SUPPLIED DATA:
....
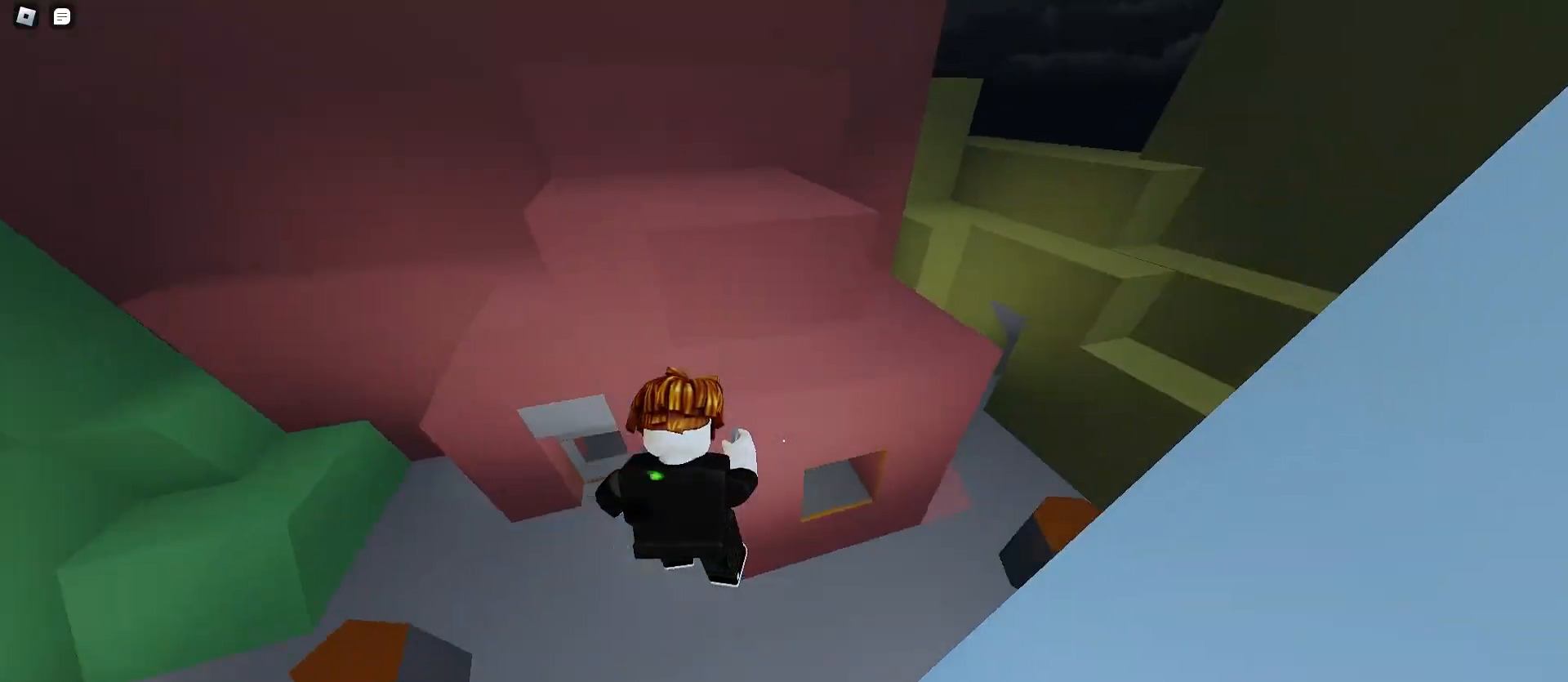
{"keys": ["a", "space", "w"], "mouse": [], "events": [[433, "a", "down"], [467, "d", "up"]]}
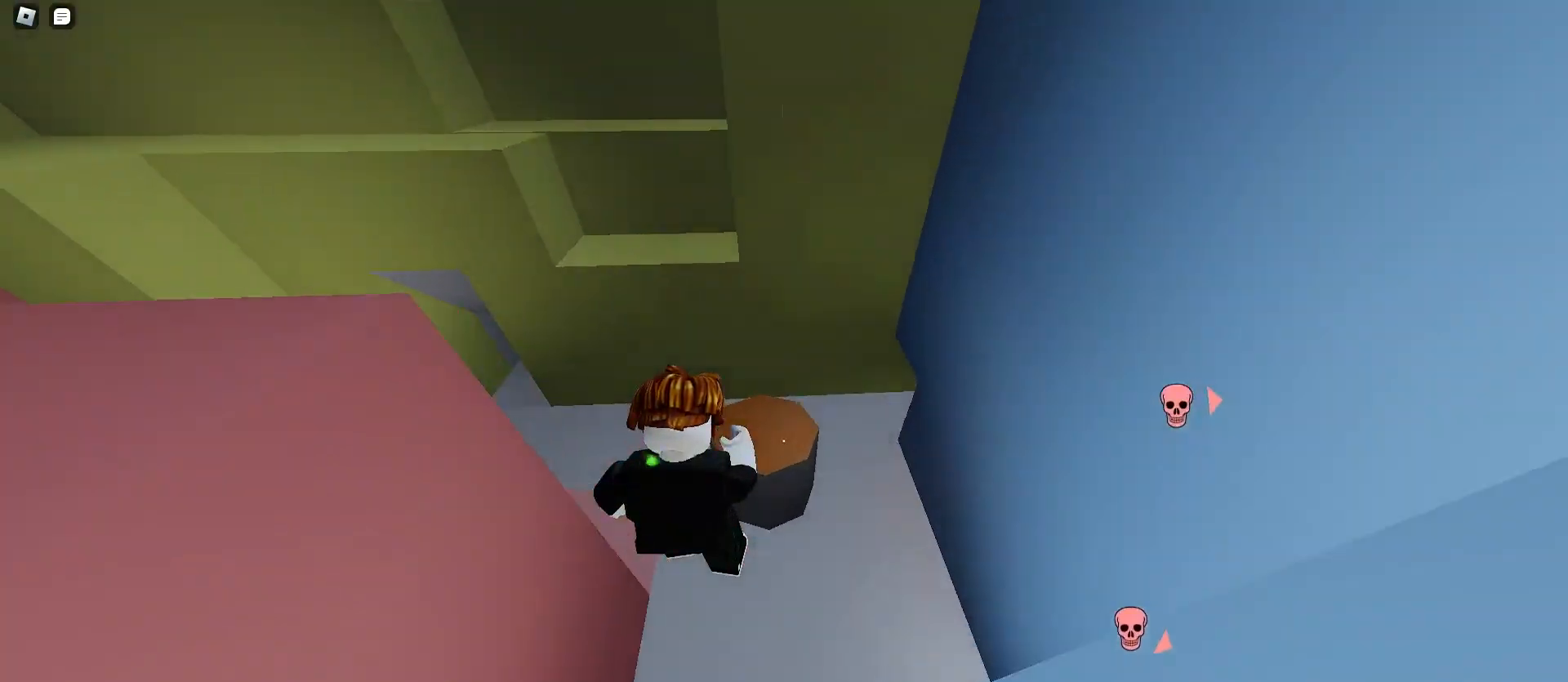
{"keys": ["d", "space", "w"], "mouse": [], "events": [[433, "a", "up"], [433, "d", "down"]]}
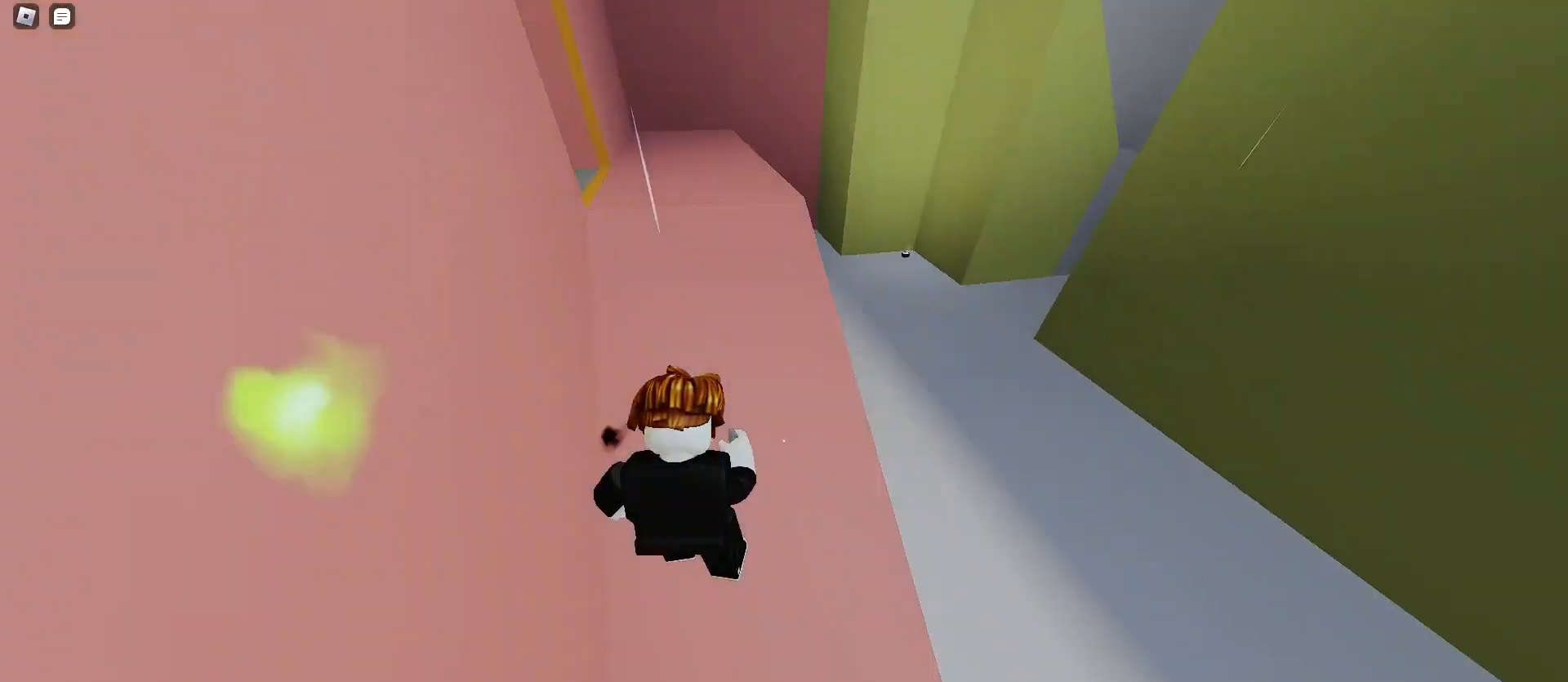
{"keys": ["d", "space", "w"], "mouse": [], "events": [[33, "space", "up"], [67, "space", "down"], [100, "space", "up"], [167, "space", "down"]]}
....
AIM OF THE EXERCISE: Exclude every picture and copy the remaining data exactly.

WRITTEN SOLUTION:
{"keys": ["a", "space", "w"], "mouse": [], "events": [[433, "a", "down"], [467, "d", "up"]]}
{"keys": ["d", "space", "w"], "mouse": [], "events": [[433, "a", "up"], [433, "d", "down"]]}
{"keys": ["d", "space", "w"], "mouse": [], "events": [[33, "space", "up"], [67, "space", "down"], [100, "space", "up"], [167, "space", "down"]]}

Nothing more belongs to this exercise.